It's that time again. The time when airports around the nation are going to be flooded with college students going home for the summer. Businessmen, watch out. Especially if you fly Southwest and have to choose your seat when you get on the plane.
The competition is on.
If you can't get an Emergency Exit aisle with all that extra leg room, where can you sit? How do you pre-screen your seatmate to predict how bearable your flight is going to be? Oh man. And you forgot your iPod this time. This is going to be a long flight.
Well, have no fear. I can help. There is a passenger demographic that is far too easily overlooked in the airport. This type of person is the perfect plane partner and makes the best seatmate. Your flying experience will never be the same.
The seatmate you want to look for is an eight year kid with a lanyard around his neck. That's right. You're looking for the child that is flying solo.
You may be thinking, "Sarah. You are crazy. Why would I want to spend over an hour with an unsupervised miniature human? Children are messy, loud, they have no concept of personal space, and the seats on the planes are not getting any bigger. What are you thinking?!?"
I'm so glad you asked.
Children who fly alone are generally pros. They typically come from a divorce situation where one parent lives in the Midwest and another lives in Florida (don't ask me why, that's just usually how it works, although sometimes it's California rather than Florida). That means these kids make these trips as often as every other weekend or as infrequently as once a month. They are pros. You think YOU have frequent flyer miles? You have nothing on this toothless kid.
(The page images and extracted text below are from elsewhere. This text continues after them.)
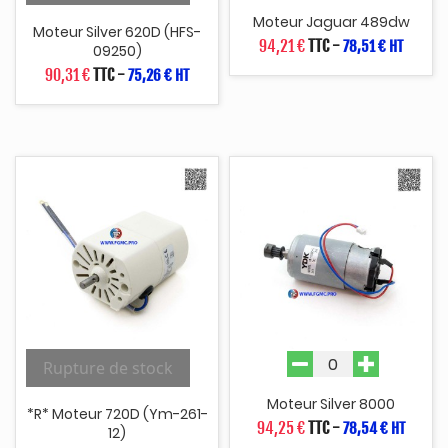
Moteur Jaguar 489dw
Moteur Silver 620D (HFS-
94,21 €
TTC
-
78,51 € HT
09250)
90,31 €
TTC
-
75,26 € HT
Rupture de stock
Moteur Silver 8000
*r* Moteur 720D (ym-261-
94,25 €
TTC
-
78,54 € HT
12)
Now for the best part - these kids (from now on, we will refer to them as KWFMTY, or "Kids Who Fly More Than You") get preferential treatment. The flight attendants check on them regularly, the pilot usually talks about little Timmy on the intercom, and everyone treats KWFMTY like a celebrity. Which means YOU, Mr. or Ms. Seatmate, will be treated like a celebrity too.
Now if you are the kind of person who loves having an allergic reaction when the flight attendant accidentally gives you peanuts when you ask for pretzels or if you love being without a pillow or blanket when you ask the flight attendant five times to "please, kindly, if it wouldn't be any inconvenience, but I'm freezing, please" to get you one, then this is not a good option for you. Because if you do sit by a KWFMTY, you will probably get three bags of pretzels, two blankets, and a partridge in a pear tree to complement your two free refills of ginger ale.
That's right. You will be treated like a celebrity too. You may even get to take a picture with the kid and the pilot for the kid's Flight Scrapbook. You just never know. The perks are endless, really.
Now, again, the choice is yours. But I just want you to know that you have some pretty great options this flying season, and those options can usually be spotted sporting pigtails or heelies.